Source data
------

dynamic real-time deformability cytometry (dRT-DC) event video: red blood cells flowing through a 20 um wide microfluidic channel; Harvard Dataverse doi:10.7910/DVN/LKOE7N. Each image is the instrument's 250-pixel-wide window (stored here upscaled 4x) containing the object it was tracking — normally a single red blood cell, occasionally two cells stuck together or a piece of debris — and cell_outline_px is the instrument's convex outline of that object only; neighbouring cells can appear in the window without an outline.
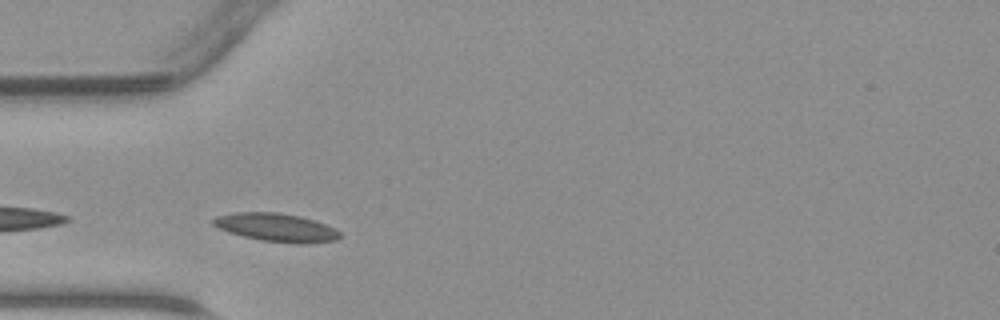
{"species": "common noctule bat (a hibernating species)", "species_latin": "Nyctalus noctula", "temperature_condition": "warm", "stored_images_in_passage": 10, "camera_frame_rate_fps": 3000, "um_per_image_px": 0.085, "animal": {"sex": "male", "body_mass_g": 23.1, "forearm_length_mm": 52.7}, "frame": {"image": 1, "passage_image": 1, "time_ms": 0.0, "image_size_px": [1000, 320], "cell_outline_px": [[344, 236], [336, 240], [308, 244], [296, 244], [264, 240], [244, 236], [228, 232], [212, 224], [212, 220], [216, 216], [236, 212], [280, 212], [300, 216], [316, 220], [340, 232]], "centroid_in_image_um": [23.53, 19.33], "position_along_channel_um": 61.5, "area_um2": 20.92}}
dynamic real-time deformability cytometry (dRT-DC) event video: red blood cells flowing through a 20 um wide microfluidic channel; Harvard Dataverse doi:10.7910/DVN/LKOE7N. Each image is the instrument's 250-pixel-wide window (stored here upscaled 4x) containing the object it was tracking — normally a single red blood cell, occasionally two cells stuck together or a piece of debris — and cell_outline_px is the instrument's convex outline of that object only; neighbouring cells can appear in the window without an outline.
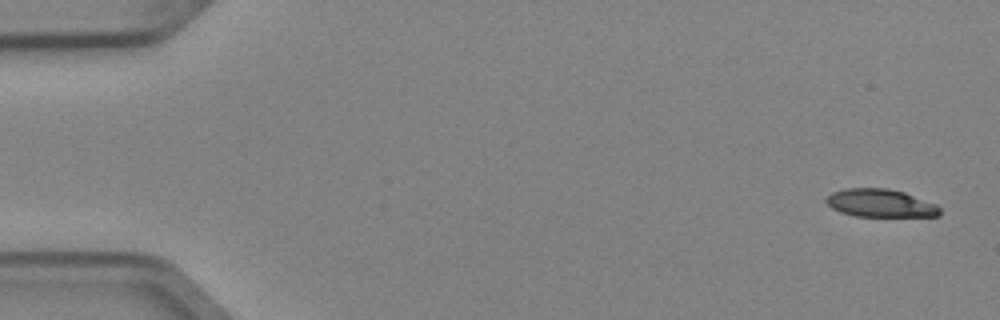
{"species": "Egyptian fruit bat (a non-hibernating species)", "species_latin": "Rousettus aegyptiacus", "temperature_condition": "cold", "stored_images_in_passage": 4, "camera_frame_rate_fps": 3000, "um_per_image_px": 0.085, "animal": {"sex": "female"}, "frame": {"image": 1, "passage_image": 1, "time_ms": 0.0, "image_size_px": [1000, 320], "cell_outline_px": [[940, 216], [856, 216], [840, 212], [832, 208], [824, 200], [832, 192], [844, 188], [888, 188], [904, 192], [936, 204], [940, 208]], "centroid_in_image_um": [74.82, 17.26], "position_along_channel_um": 10.2, "area_um2": 18.5}}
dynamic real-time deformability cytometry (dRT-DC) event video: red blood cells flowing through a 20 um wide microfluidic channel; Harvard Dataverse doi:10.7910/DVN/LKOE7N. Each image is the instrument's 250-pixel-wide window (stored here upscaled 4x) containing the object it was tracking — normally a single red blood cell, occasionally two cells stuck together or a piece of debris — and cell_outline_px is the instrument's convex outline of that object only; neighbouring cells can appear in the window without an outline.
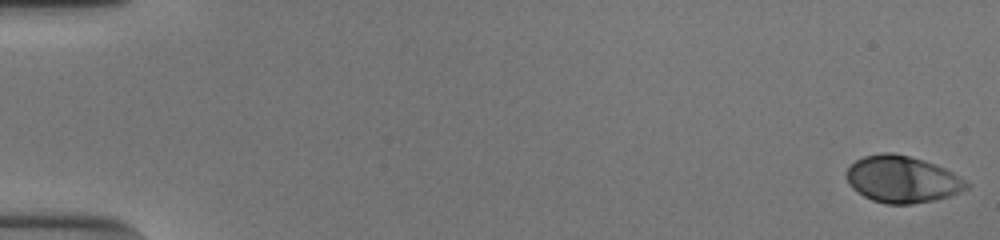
{"species": "human", "species_latin": "Homo sapiens", "temperature_condition": "cold", "stored_images_in_passage": 54, "camera_frame_rate_fps": 3000, "um_per_image_px": 0.085, "donor": {"sex": "male"}, "frame": {"image": 1, "passage_image": 1, "time_ms": 0.0, "image_size_px": [1000, 240], "cell_outline_px": [[968, 188], [960, 192], [936, 200], [912, 204], [888, 204], [872, 200], [864, 196], [852, 188], [844, 172], [856, 160], [864, 156], [884, 152], [892, 152], [924, 160], [936, 164], [952, 172], [964, 180], [968, 184]], "centroid_in_image_um": [76.67, 15.24], "position_along_channel_um": 8.3, "area_um2": 32.6}}
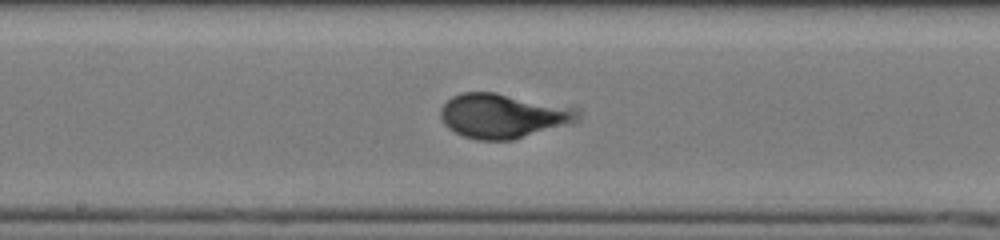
{"frame": {"image": 2, "passage_image": 30, "time_ms": 9.667, "image_size_px": [1000, 240], "cell_outline_px": [[576, 116], [572, 120], [512, 140], [476, 140], [464, 136], [448, 128], [444, 124], [440, 116], [440, 108], [452, 96], [464, 92], [496, 92], [576, 112]], "centroid_in_image_um": [42.44, 9.86], "position_along_channel_um": 205.8, "area_um2": 33.29}}
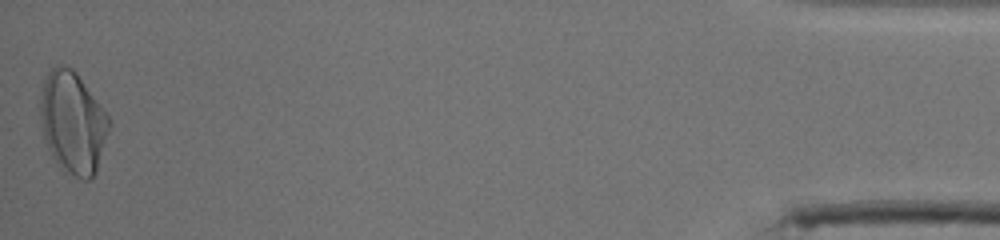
{"frame": {"image": 3, "passage_image": 54, "time_ms": 17.667, "image_size_px": [1000, 240], "cell_outline_px": [[112, 124], [96, 172], [88, 180], [84, 180], [64, 172], [56, 164], [48, 148], [44, 136], [40, 120], [40, 100], [44, 80], [48, 68], [56, 64], [64, 64], [72, 68], [76, 72], [112, 120]], "centroid_in_image_um": [6.19, 10.41], "position_along_channel_um": 429.0, "area_um2": 41.38}, "authors_computed_cell_mechanics": {"area_um2": 32.1657, "velocity_mm_per_s": 3.8344, "shape_relaxation_time_tau1_ms": 3.381, "shape_relaxation_time_tau2_ms": null, "deformation_change_tau1": 0.1761, "deformation_change_tau2": null}}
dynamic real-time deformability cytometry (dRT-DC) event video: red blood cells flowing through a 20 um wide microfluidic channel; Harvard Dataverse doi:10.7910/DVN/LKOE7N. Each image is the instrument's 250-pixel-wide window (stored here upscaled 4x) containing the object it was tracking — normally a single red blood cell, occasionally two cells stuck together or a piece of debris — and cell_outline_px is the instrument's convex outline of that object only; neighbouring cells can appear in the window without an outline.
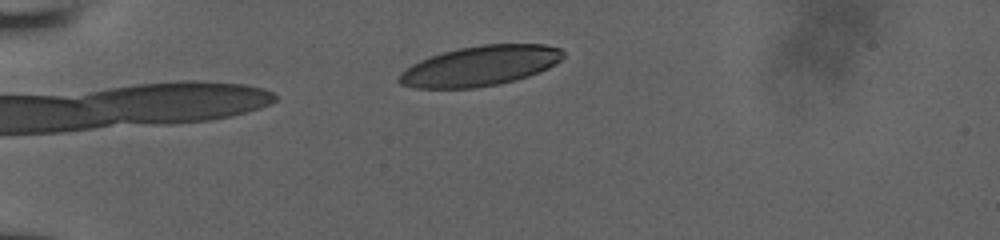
{"species": "human", "species_latin": "Homo sapiens", "temperature_condition": "room temperature", "stored_images_in_passage": 3, "camera_frame_rate_fps": 3000, "um_per_image_px": 0.085, "donor": {"sex": "male"}, "frame": {"image": 1, "passage_image": 3, "time_ms": 1.667, "image_size_px": [1000, 240], "cell_outline_px": [[564, 56], [560, 60], [548, 68], [528, 76], [516, 80], [496, 84], [472, 88], [416, 88], [400, 84], [396, 80], [412, 64], [420, 60], [444, 52], [460, 48], [484, 44], [544, 44], [560, 48], [564, 52]], "centroid_in_image_um": [40.84, 5.6], "position_along_channel_um": 44.2, "area_um2": 37.86}}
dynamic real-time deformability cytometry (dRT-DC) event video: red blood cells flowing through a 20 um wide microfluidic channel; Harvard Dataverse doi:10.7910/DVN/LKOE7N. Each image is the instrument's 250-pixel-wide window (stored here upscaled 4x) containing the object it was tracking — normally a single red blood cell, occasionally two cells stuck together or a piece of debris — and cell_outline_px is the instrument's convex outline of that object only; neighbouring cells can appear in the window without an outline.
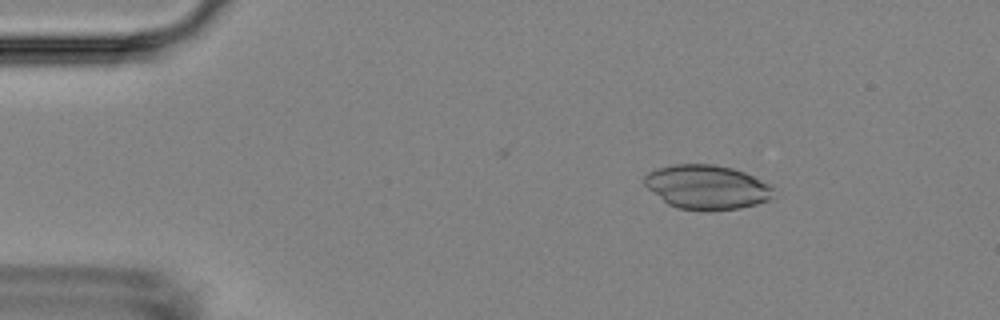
{"species": "Egyptian fruit bat (a non-hibernating species)", "species_latin": "Rousettus aegyptiacus", "temperature_condition": "room temperature", "stored_images_in_passage": 3, "camera_frame_rate_fps": 3000, "um_per_image_px": 0.085, "animal": {"sex": "female"}, "frame": {"image": 1, "passage_image": 1, "time_ms": 0.0, "image_size_px": [1000, 320], "cell_outline_px": [[772, 196], [768, 200], [756, 204], [740, 208], [708, 212], [676, 208], [668, 204], [648, 188], [644, 184], [644, 176], [648, 172], [660, 168], [676, 164], [712, 164], [732, 168], [744, 172], [772, 184]], "centroid_in_image_um": [60.09, 15.92], "position_along_channel_um": 24.9, "area_um2": 33.41}}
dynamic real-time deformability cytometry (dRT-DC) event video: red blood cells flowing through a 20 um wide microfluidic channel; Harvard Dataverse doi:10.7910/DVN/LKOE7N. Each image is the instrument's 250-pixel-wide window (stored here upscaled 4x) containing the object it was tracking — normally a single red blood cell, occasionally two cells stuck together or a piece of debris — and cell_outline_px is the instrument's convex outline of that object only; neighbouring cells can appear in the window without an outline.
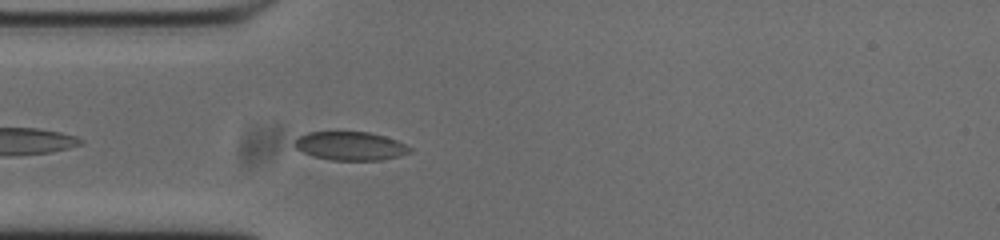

------

* [Problem]:
Reproduce all the records verbatim, excluding images.

* [Response to the exercise]:
dynamic real-time deformability cytometry (dRT-DC) event video: red blood cells flowing through a 20 um wide microfluidic channel; Harvard Dataverse doi:10.7910/DVN/LKOE7N. Each image is the instrument's 250-pixel-wide window (stored here upscaled 4x) containing the object it was tracking — normally a single red blood cell, occasionally two cells stuck together or a piece of debris — and cell_outline_px is the instrument's convex outline of that object only; neighbouring cells can appear in the window without an outline.
{"species": "common noctule bat (a hibernating species)", "species_latin": "Nyctalus noctula", "temperature_condition": "warm", "stored_images_in_passage": 10, "camera_frame_rate_fps": 3000, "um_per_image_px": 0.085, "animal": {"sex": "male", "body_mass_g": 23.1, "forearm_length_mm": 52.7}, "frame": {"image": 1, "passage_image": 1, "time_ms": 0.0, "image_size_px": [1000, 320], "cell_outline_px": [[344, 236], [336, 240], [308, 244], [296, 244], [264, 240], [244, 236], [228, 232], [212, 224], [212, 220], [216, 216], [236, 212], [280, 212], [300, 216], [316, 220], [340, 232]], "centroid_in_image_um": [23.53, 19.33], "position_along_channel_um": 61.5, "area_um2": 20.92}}
dynamic real-time deformability cytometry (dRT-DC) event video: red blood cells flowing through a 20 um wide microfluidic channel; Harvard Dataverse doi:10.7910/DVN/LKOE7N. Each image is the instrument's 250-pixel-wide window (stored here upscaled 4x) containing the object it was tracking — normally a single red blood cell, occasionally two cells stuck together or a piece of debris — and cell_outline_px is the instrument's convex outline of that object only; neighbouring cells can appear in the window without an outline.
{"species": "Egyptian fruit bat (a non-hibernating species)", "species_latin": "Rousettus aegyptiacus", "temperature_condition": "cold", "stored_images_in_passage": 4, "camera_frame_rate_fps": 3000, "um_per_image_px": 0.085, "animal": {"sex": "female"}, "frame": {"image": 1, "passage_image": 1, "time_ms": 0.0, "image_size_px": [1000, 320], "cell_outline_px": [[940, 216], [856, 216], [840, 212], [832, 208], [824, 200], [832, 192], [844, 188], [888, 188], [904, 192], [936, 204], [940, 208]], "centroid_in_image_um": [74.82, 17.26], "position_along_channel_um": 10.2, "area_um2": 18.5}}
dynamic real-time deformability cytometry (dRT-DC) event video: red blood cells flowing through a 20 um wide microfluidic channel; Harvard Dataverse doi:10.7910/DVN/LKOE7N. Each image is the instrument's 250-pixel-wide window (stored here upscaled 4x) containing the object it was tracking — normally a single red blood cell, occasionally two cells stuck together or a piece of debris — and cell_outline_px is the instrument's convex outline of that object only; neighbouring cells can appear in the window without an outline.
{"species": "human", "species_latin": "Homo sapiens", "temperature_condition": "cold", "stored_images_in_passage": 54, "camera_frame_rate_fps": 3000, "um_per_image_px": 0.085, "donor": {"sex": "male"}, "frame": {"image": 1, "passage_image": 1, "time_ms": 0.0, "image_size_px": [1000, 240], "cell_outline_px": [[968, 188], [960, 192], [936, 200], [912, 204], [888, 204], [872, 200], [864, 196], [852, 188], [844, 172], [856, 160], [864, 156], [884, 152], [892, 152], [924, 160], [936, 164], [952, 172], [964, 180], [968, 184]], "centroid_in_image_um": [76.67, 15.24], "position_along_channel_um": 8.3, "area_um2": 32.6}}
{"frame": {"image": 2, "passage_image": 30, "time_ms": 9.667, "image_size_px": [1000, 240], "cell_outline_px": [[576, 116], [572, 120], [512, 140], [476, 140], [464, 136], [448, 128], [444, 124], [440, 116], [440, 108], [452, 96], [464, 92], [496, 92], [576, 112]], "centroid_in_image_um": [42.44, 9.86], "position_along_channel_um": 205.8, "area_um2": 33.29}}
{"frame": {"image": 3, "passage_image": 54, "time_ms": 17.667, "image_size_px": [1000, 240], "cell_outline_px": [[112, 124], [96, 172], [88, 180], [84, 180], [64, 172], [56, 164], [48, 148], [44, 136], [40, 120], [40, 100], [44, 80], [48, 68], [56, 64], [64, 64], [72, 68], [76, 72], [112, 120]], "centroid_in_image_um": [6.19, 10.41], "position_along_channel_um": 429.0, "area_um2": 41.38}, "authors_computed_cell_mechanics": {"area_um2": 32.1657, "velocity_mm_per_s": 3.8344, "shape_relaxation_time_tau1_ms": 3.381, "shape_relaxation_time_tau2_ms": null, "deformation_change_tau1": 0.1761, "deformation_change_tau2": null}}
dynamic real-time deformability cytometry (dRT-DC) event video: red blood cells flowing through a 20 um wide microfluidic channel; Harvard Dataverse doi:10.7910/DVN/LKOE7N. Each image is the instrument's 250-pixel-wide window (stored here upscaled 4x) containing the object it was tracking — normally a single red blood cell, occasionally two cells stuck together or a piece of debris — and cell_outline_px is the instrument's convex outline of that object only; neighbouring cells can appear in the window without an outline.
{"species": "human", "species_latin": "Homo sapiens", "temperature_condition": "room temperature", "stored_images_in_passage": 3, "camera_frame_rate_fps": 3000, "um_per_image_px": 0.085, "donor": {"sex": "male"}, "frame": {"image": 1, "passage_image": 3, "time_ms": 1.667, "image_size_px": [1000, 240], "cell_outline_px": [[564, 56], [560, 60], [548, 68], [528, 76], [516, 80], [496, 84], [472, 88], [416, 88], [400, 84], [396, 80], [412, 64], [420, 60], [444, 52], [460, 48], [484, 44], [544, 44], [560, 48], [564, 52]], "centroid_in_image_um": [40.84, 5.6], "position_along_channel_um": 44.2, "area_um2": 37.86}}
dynamic real-time deformability cytometry (dRT-DC) event video: red blood cells flowing through a 20 um wide microfluidic channel; Harvard Dataverse doi:10.7910/DVN/LKOE7N. Each image is the instrument's 250-pixel-wide window (stored here upscaled 4x) containing the object it was tracking — normally a single red blood cell, occasionally two cells stuck together or a piece of debris — and cell_outline_px is the instrument's convex outline of that object only; neighbouring cells can appear in the window without an outline.
{"species": "Egyptian fruit bat (a non-hibernating species)", "species_latin": "Rousettus aegyptiacus", "temperature_condition": "room temperature", "stored_images_in_passage": 3, "camera_frame_rate_fps": 3000, "um_per_image_px": 0.085, "animal": {"sex": "female"}, "frame": {"image": 1, "passage_image": 1, "time_ms": 0.0, "image_size_px": [1000, 320], "cell_outline_px": [[772, 196], [768, 200], [756, 204], [740, 208], [708, 212], [676, 208], [668, 204], [648, 188], [644, 184], [644, 176], [648, 172], [660, 168], [676, 164], [712, 164], [732, 168], [744, 172], [772, 184]], "centroid_in_image_um": [60.09, 15.92], "position_along_channel_um": 24.9, "area_um2": 33.41}}
dynamic real-time deformability cytometry (dRT-DC) event video: red blood cells flowing through a 20 um wide microfluidic channel; Harvard Dataverse doi:10.7910/DVN/LKOE7N. Each image is the instrument's 250-pixel-wide window (stored here upscaled 4x) containing the object it was tracking — normally a single red blood cell, occasionally two cells stuck together or a piece of debris — and cell_outline_px is the instrument's convex outline of that object only; neighbouring cells can appear in the window without an outline.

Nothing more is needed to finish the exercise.